* _TO DO_
(a) Reproduce part of the passage on China's communes and grain output word for word, beginning at the words "Grain output drop" and stopping after "that in India.".
(b) Carry the passage on China's communes and the 1959–1961 grain decline forward from its final sentence.

* _SELECTED TEXT_
↓↓↓

During the early commune formation
from 1958, there was a massive mobilisation of peasants for a stupendous
construction effort, which completely altered for a few years the normal patterns
of peasant family life. Women were drawn into the workforce, communal kitchens
were established and children looked after in crèches as most of the
able-bodied population moved to irrigation and other work sites during the
slack season.

We find a graphic description of
this period of mass mobilisation in William Hinton’s Shenfan. When this
author spent three weeks in China in 1983, visiting several communes – which
still existed at that time – he was told every time that “we built our water
conservation system during the Great Leap
.” The birth rate fall from 1959
had to do with labour mobilisation, and not low nutrition since the 1958 food
grain output was exceptionally good at 200 million tons (mt).

Holes in
the argument

There was excess mortality
compared to the 1958 level over the next three years, of a much smaller order.
Let us be clear on the basic facts about what did happen: there was a run of
three years of bad harvests in China – drought in some parts, floods in others,
and pest attacks. Food grain output fell from the 1958 good harvest of 200 mt
to 170 mt in 1959 and further to 143.5 mt in 1960, with 1961 registering a
small recovery to 147 million tons. This was a one-third decline, larger than
the one-quarter decline India saw during its mid-1960s drought and food crisis.
Grain output drop coincided in time with the formation of the communes, and
this lent itself to a fallacious causal link being argued by the academics who
were inclined to do so, and they blamed the commune formation for the output
decline. One can much more plausibly argue precisely the opposite – that
without the egalitarian distribution that the communes practised, the impact on
people of the output decline, which arose for independent reasons and would
have taken place anyway, would have been far worse. Further, without the 46,000
reservoirs built with collective labour on the communes up to 1980, the effects
of later droughts would have been very severe. Recovery to the 200 million ton
level took place only by 1965. Throughout, however, the per capita food grain
output in China even during the worst year, 1960, remained substantially above
that in India.

As output declined from 1959,
there was a rise in the officially measured death rate from 12 in 1958 to 14.6
in 1959, followed by a sharp rise in 1960 to 25.4 per thousand, falling the
next year to 14.2 and further to 10 in 1962. While, clearly, 1960 was an
abnormal year with about 8 million deaths in excess of the 1958 level, note
that this peak official ‘famine’ death rate of 25.4 per thousand in China was
little different from India’s 24.8 death rate in the same year which was
considered quite normal and attracted no criticism. If we take the remarkably
low death rate of 12 per thousand that China had achieved by 1958 as the
benchmark, and calculate the deaths in excess of this over the period 1959 to
1961, it totals 11.5 million. This is the maximal estimate of possible ‘famine
deaths.’ Even this order of excess deaths is puzzling given the egalitarian
distribution in China, since its average grain output per head was considerably
above India’s level even in the worst year, and India saw no generalised famine
in the mid-1960s.

↑↑↑

* _GIVEN INFORMATION_

↓↓↓

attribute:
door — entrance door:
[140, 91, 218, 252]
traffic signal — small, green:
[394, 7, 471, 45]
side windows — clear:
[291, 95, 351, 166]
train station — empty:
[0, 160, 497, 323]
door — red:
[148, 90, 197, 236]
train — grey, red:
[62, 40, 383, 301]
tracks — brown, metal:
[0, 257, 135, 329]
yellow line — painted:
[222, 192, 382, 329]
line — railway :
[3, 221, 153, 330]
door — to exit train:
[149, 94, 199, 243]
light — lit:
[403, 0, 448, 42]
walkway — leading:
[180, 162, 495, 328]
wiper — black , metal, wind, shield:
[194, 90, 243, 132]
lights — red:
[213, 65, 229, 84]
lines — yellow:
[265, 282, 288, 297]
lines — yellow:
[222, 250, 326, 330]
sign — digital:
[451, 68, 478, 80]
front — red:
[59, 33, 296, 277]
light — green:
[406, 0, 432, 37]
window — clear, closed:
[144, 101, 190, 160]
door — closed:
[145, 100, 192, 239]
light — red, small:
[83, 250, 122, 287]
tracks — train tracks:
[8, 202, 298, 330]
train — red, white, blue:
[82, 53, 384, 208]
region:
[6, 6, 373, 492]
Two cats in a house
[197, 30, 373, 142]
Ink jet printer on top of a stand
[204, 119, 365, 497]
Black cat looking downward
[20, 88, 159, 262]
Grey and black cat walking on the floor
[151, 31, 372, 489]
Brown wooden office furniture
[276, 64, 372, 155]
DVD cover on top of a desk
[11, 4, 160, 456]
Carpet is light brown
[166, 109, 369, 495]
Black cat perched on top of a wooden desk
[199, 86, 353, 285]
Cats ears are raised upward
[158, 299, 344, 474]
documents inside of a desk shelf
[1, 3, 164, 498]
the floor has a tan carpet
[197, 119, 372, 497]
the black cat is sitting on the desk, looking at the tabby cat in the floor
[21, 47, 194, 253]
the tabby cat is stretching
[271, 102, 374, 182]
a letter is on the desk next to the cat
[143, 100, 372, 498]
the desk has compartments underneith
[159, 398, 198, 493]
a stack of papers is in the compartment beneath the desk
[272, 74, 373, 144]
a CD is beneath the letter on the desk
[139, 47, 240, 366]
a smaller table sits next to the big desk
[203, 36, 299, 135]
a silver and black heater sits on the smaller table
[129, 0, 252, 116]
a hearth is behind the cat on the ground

↑↑↑

* _FINAL RESULTS_
(a)
Grain output drop coincided in time with the formation of the communes, and
this lent itself to a fallacious causal link being argued by the academics who
were inclined to do so, and they blamed the commune formation for the output
decline. One can much more plausibly argue precisely the opposite – that
without the egalitarian distribution that the communes practised, the impact on
people of the output decline, which arose for independent reasons and would
have taken place anyway, would have been far worse. Further, without the 46,000
reservoirs built with collective labour on the communes up to 1980, the effects
of later droughts would have been very severe. Recovery to the 200 million ton
level took place only by 1965. Throughout, however, the per capita food grain
output in China even during the worst year, 1960, remained substantially above
that in India.

(b)
Ideological
bias

Relative to China’s population, this figure of plausible excess mortality is low and it did not satisfy
the academics in northern universities who have been always strongly opposed to
socialised production. Coale’s and Banister’s estimates gave them the
ammunition they were looking for to attack the communes. How exactly do Coale and
Banister reach a figure of ‘famine deaths’ which is three times higher than the
maximal plausible estimate? Examining carefully how they arrived at 30 million
‘famine deaths’ estimate, we find that the figure was manufactured by using
indefensible assumptions, and has had no scholarly basis.

In the 1982 census, there was a
survey on fertility covering one million persons or a mere 0.1 per cent sample
of the population, who were asked about births and deaths from the early 1950s
onwards. The very high total fertility rate obtained from this 1982 survey is
used by them to say that millions more were actually born between the two
census years, 1953 and 1964, than were officially recorded. They ignore the
birth rate of 37 per thousand derived from a very much larger 1953 sample which
had covered five per cent of all households and was specially designed to
collect the information on births and deaths used in the official estimates.
Instead, they impute birth rates of 43 to 44 per thousand to the 1950s, using
the 1982 survey. There is no justification for such an arbitrary procedure of
using a much later reported high fertility rate for a long distant past. We
know that a distant recall period makes responses inaccurate. These imputed
extra births between 1953 and 1964 total a massive 50 million but according to
them did not increase by an iota the 1964 population total, 694.6 million, the
official figure which they assume as correct. Thus, although all official birth
and death rates are rejected by them, the official population totals are
accepted. This opportunistic assumption is clearly necessary for their purpose
because it allows them to assert that the same number of extra people died
between 1953 and 1964, as the extra people they claim were born.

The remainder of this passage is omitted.